Before we can begin to understand the role that H. pylori may play in causing gastric and duodenal cancer and intestinal lymphoma, we must first discuss what cancer is and how it forms. Although we tend to discuss cancer as though it were a single disease, cancer is not really one disease; it is actually hundreds of diseases, all with different compositions and life histories. In fact, even for a given organ there are different types of cancer that may form, depending on the cells involved and the process that the tissue underwent during development of the disease. So, what is cancer? Cancer is a disease in which the cells of an organ or tissue lose their ability to recognize the normal signals that the body and neighboring cells send out to direct their growth, function, and death. Under normal circumstances, a balance of cell growth and cell death keeps the size of the cell population more or less constant. This cell death is a key physiological process known as apoptosis. An appropriate balance of cell growth and apoptosis is a crucial dynamic in the maintenance of healthy tissue, and cancerous tissues typically have alterations in one or both of these processes, that are, increased cell growth and/or decreased apoptosis.
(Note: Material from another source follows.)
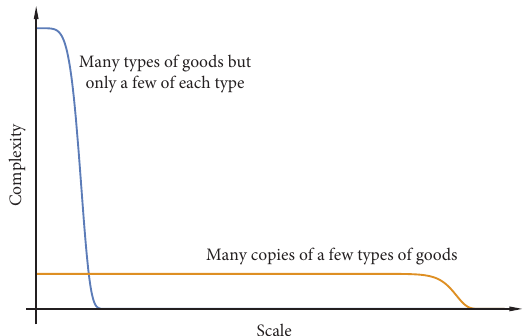
Figure 2: Representative complexity profiles for random, coherent, and correlated systems (see Figure 1). Any given system may have aspects of each at various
The structure of the tissue is also crucial in keeping its cells functioning properly. Normal cells in healthy tissue maintain tight physical connections to their neighbors and respond to signals that they receive from the blood or adjacent cells. And, except for those in a few tissues (e.g., hair, intestine, blood), constituent cells do not divide rapidly; they divide only in response to the death or injury of a neighboring cell. This close physical and chemical communication instructs cells regarding what the tissue and organism require, and closely regulates their behavior.

All of this cellular anarchy leads to a loss of normal function in the tissue. Thus, the normal cells of the tissue, most of which do not divide rapidly, are pushed aside or are otherwise squeezed out and replaced by cells that function abnormally, divide too rapidly, and are resistant to apoptosis. The organ then loses its function and the person who carries the tumor begins to exhibit symptoms of its failure. Cancer is usually defined by its location (brain cancer, liver cancer, breast cancer, etc.), by the microscopic appearance of its cells, and by the degree to which it has spread (or metastasized). This geographic type of division makes sense; knowing in which organ the cancer has developed tells the physician a good deal about the disease’s life history and likely outcome. It also reveals something about how it could have arisen. For example, lung cancer in a smoker is not surprising, nor is melanoma in a sun-worshipper.

Agents that induce mutations in genes are called mutagens. These agents differ widely in their makeup and activity. They may be chemicals (like benzene), viruses (like human papilloma virus or hepatitis C), bacteria (like H. pylori), other agents like asbestos (a mineral fiber once used in insulation), or ionizing or UV radiation. Different classes of mutagens may act very differently in the precise manner by which they cause mutations. Some act directly on DNA, such as benzene, which damages DNA, or radiation, which breaks DNA; others, like H. pylori, act both directly and indirectly. The next step in the process of carcinogenesis is called promotion. This can be a non-mutational change that sets the cellular replication machinery in motion by triggering chemical reactions inside the cell that tell it to replicate its DNA and divide. By itself, excess replication does not lead to cancer; it is just one way by which most mutated cells expand their numbers. However, it is the genetic events that occur during and after that expansion of mutated cells that actually lead to the development of cancer.